Von seinem neuen Wohnort aus erkundet der Autor die nähere und fernere
Umgebung; er erlebt einen "mental zersplitterten Raum" (S.226).
Und er entdeckt vieles im Aufbruch Befindliche, aber auch, dass alte Strukturen
immer noch nicht überwunden sind.
So hinterlässt das Buch einen leicht melancholischen Eindruck, wie
die gesamte Region, die - zumindest auf österreichischer Seite -
erst allmählich dabei ist, ihren Charakter des "toten Winkels"
abzulegen. Aber es wird - bei allen Schwierigkeiten - zumindest mittelfristig
gelingen; auch diesen Eindruck vermittelt mir Leidenfrosts Buch. Ich empfehle
es allen, die diese Region nicht nur touristisch-oberflächlich kennenlernen
wollen.
Manfred Lütz: Gott
: eine kleine Geschichte des Größten /
Manfred Lütz. - München : Pattloch, 2007. - 297 S.

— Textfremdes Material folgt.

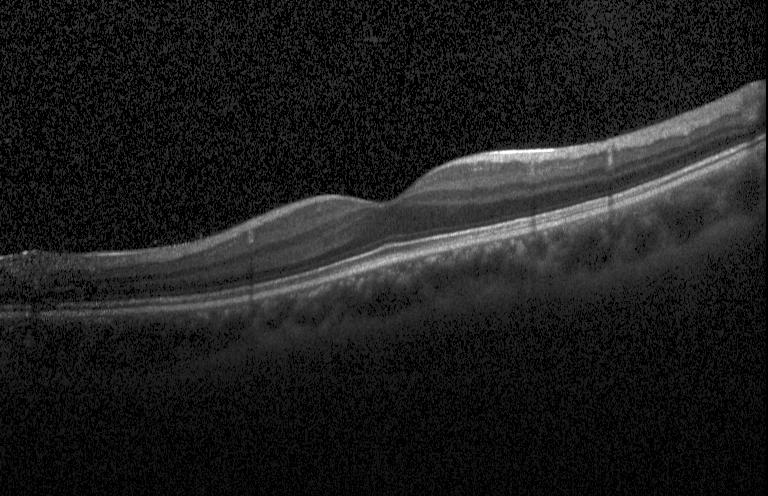
Diagnosis: no evidence of CNV, DME, or drusen.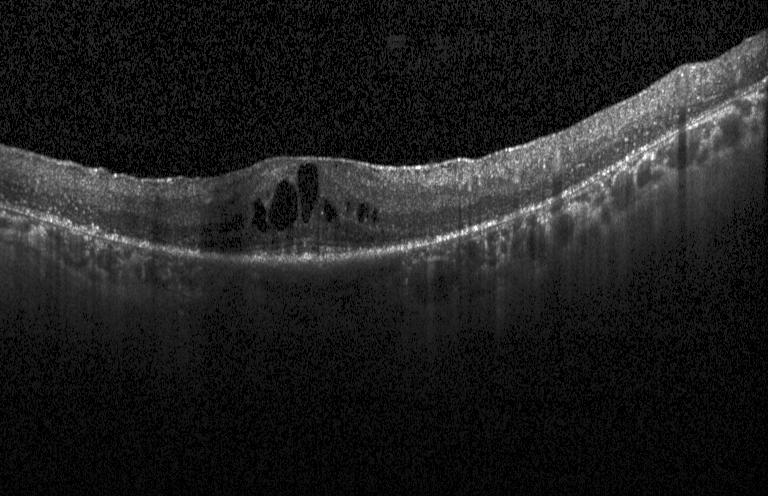 Horizontal scan through the fovea · optical coherence tomography scan. Macular OCT: DME.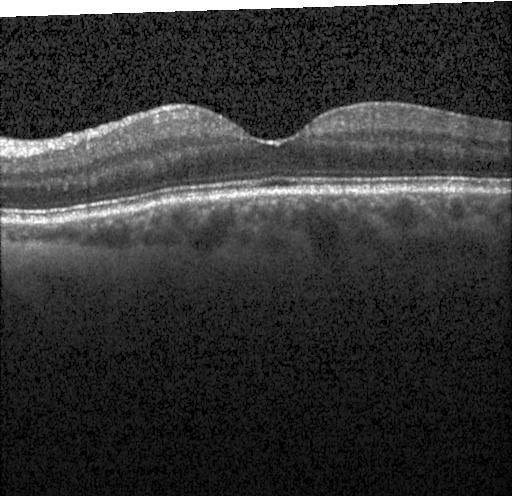

The scan shows no evidence of choroidal neovascularization, diabetic macular edema, or drusen.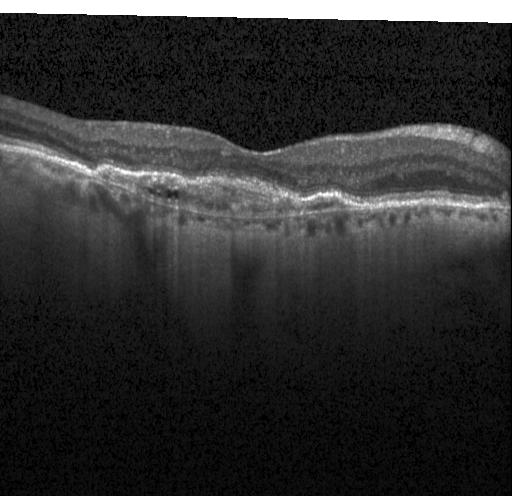

Horizontal scan through the fovea; instrument: Heidelberg Spectralis; retinal OCT cross-section; spectral-domain OCT. Diagnosis: choroidal neovascularization (CNV).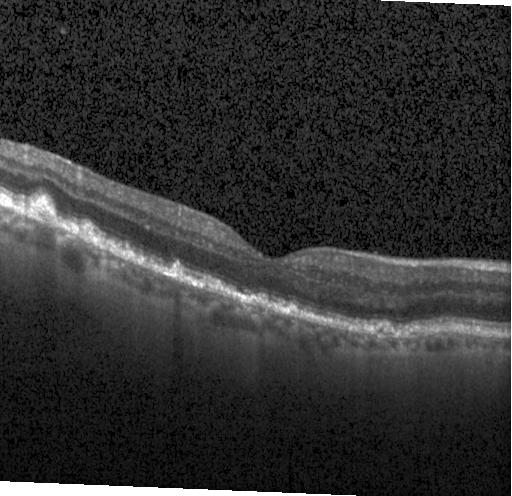 Optical coherence tomography scan, centered on the fovea, spectral-domain OCT, Heidelberg Spectralis OCT system
The scan shows multiple drusen.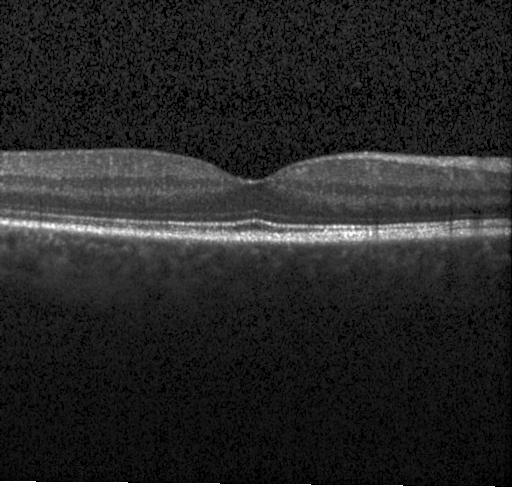 Retinal OCT cross-section. Instrument: Heidelberg Spectralis. Through the macula. Spectral-domain OCT.
Diagnosis: no CNV, DME, or drusen.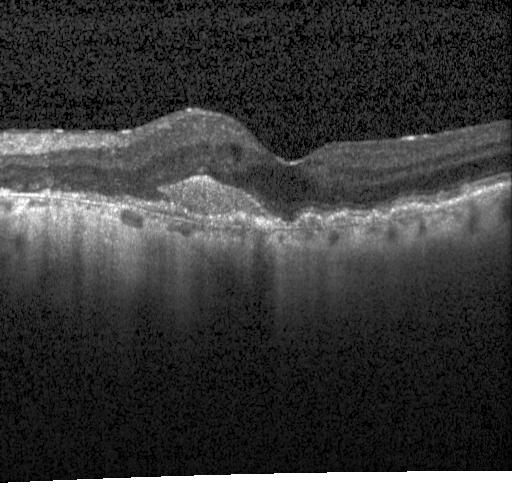
Spectral-domain OCT · optical coherence tomography B-scan · fovea-centered
The scan shows a choroidal neovascular membrane.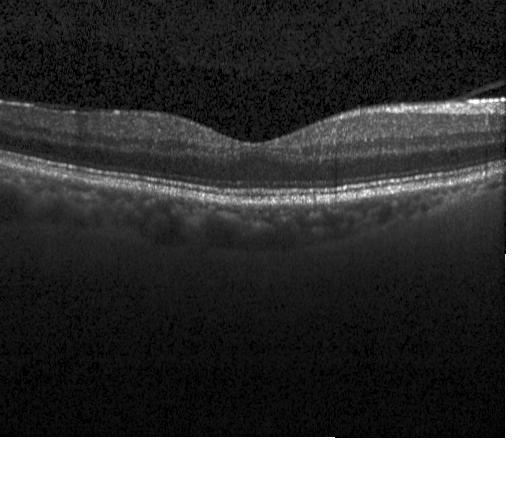
Retinal OCT cross-section. Heidelberg Spectralis OCT system. Macular scan. Assessment: no choroidal neovascularization, diabetic macular edema, or drusen.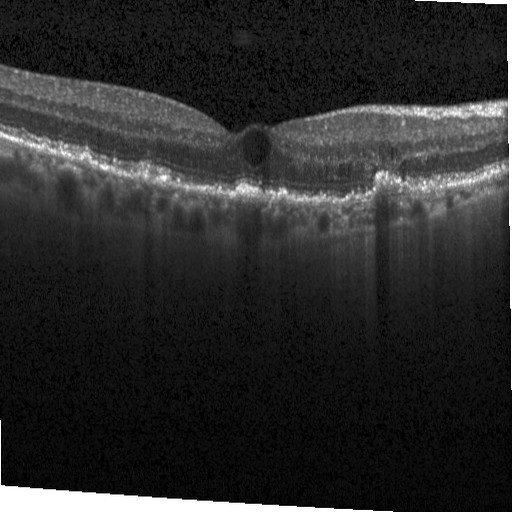
OCT finding: diabetic macular edema.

ISBN 978-3-629-02158-8 fest geb. : ca. € 20,60
Klare Worte für GottessucherInnen im Alltag. (PR)
Wer den Autor als Redner kennt, kann diesem Feuerwerk mit riesigem Genuss
folgen. Wer Lütz noch nicht - u. a. bei den Goldegger Dialogen/Salzburg
- gehört hat, wird nach der Lektüre Bildungs-Programme nach
ihm durchforsten, denn einer, der so mutig Klartext schreibt, wie klar
muss erst dessen Sprechtext sein. Manfred Lütz ist Arzt, Psychotherapeut
und Theologe, der Titel seiner Einleitung "Wider schlampigen Atheismus
und frömmelnden Glauben" spricht für sich.
Bibliotheken regen mit diesem Buch vielleicht innere Monologe bei ihren
LeserInnen an, besonders bei denen, die sich angesichts der Flut an Spiritualitätsbüchlein
ein wenig unterfordert fühlen. Keine religiöse Wellness wird
hier verkündet, sondern die Aufforderung ist klar benannt: Mit Gott
funktioniert die Welt anders als ohne. Eine literarische, rhetorische
Wohltat für den Intellekt, ein sanfter Anstoß für die
Seele und insgesamt ein sehr empfehlenswertes Buch.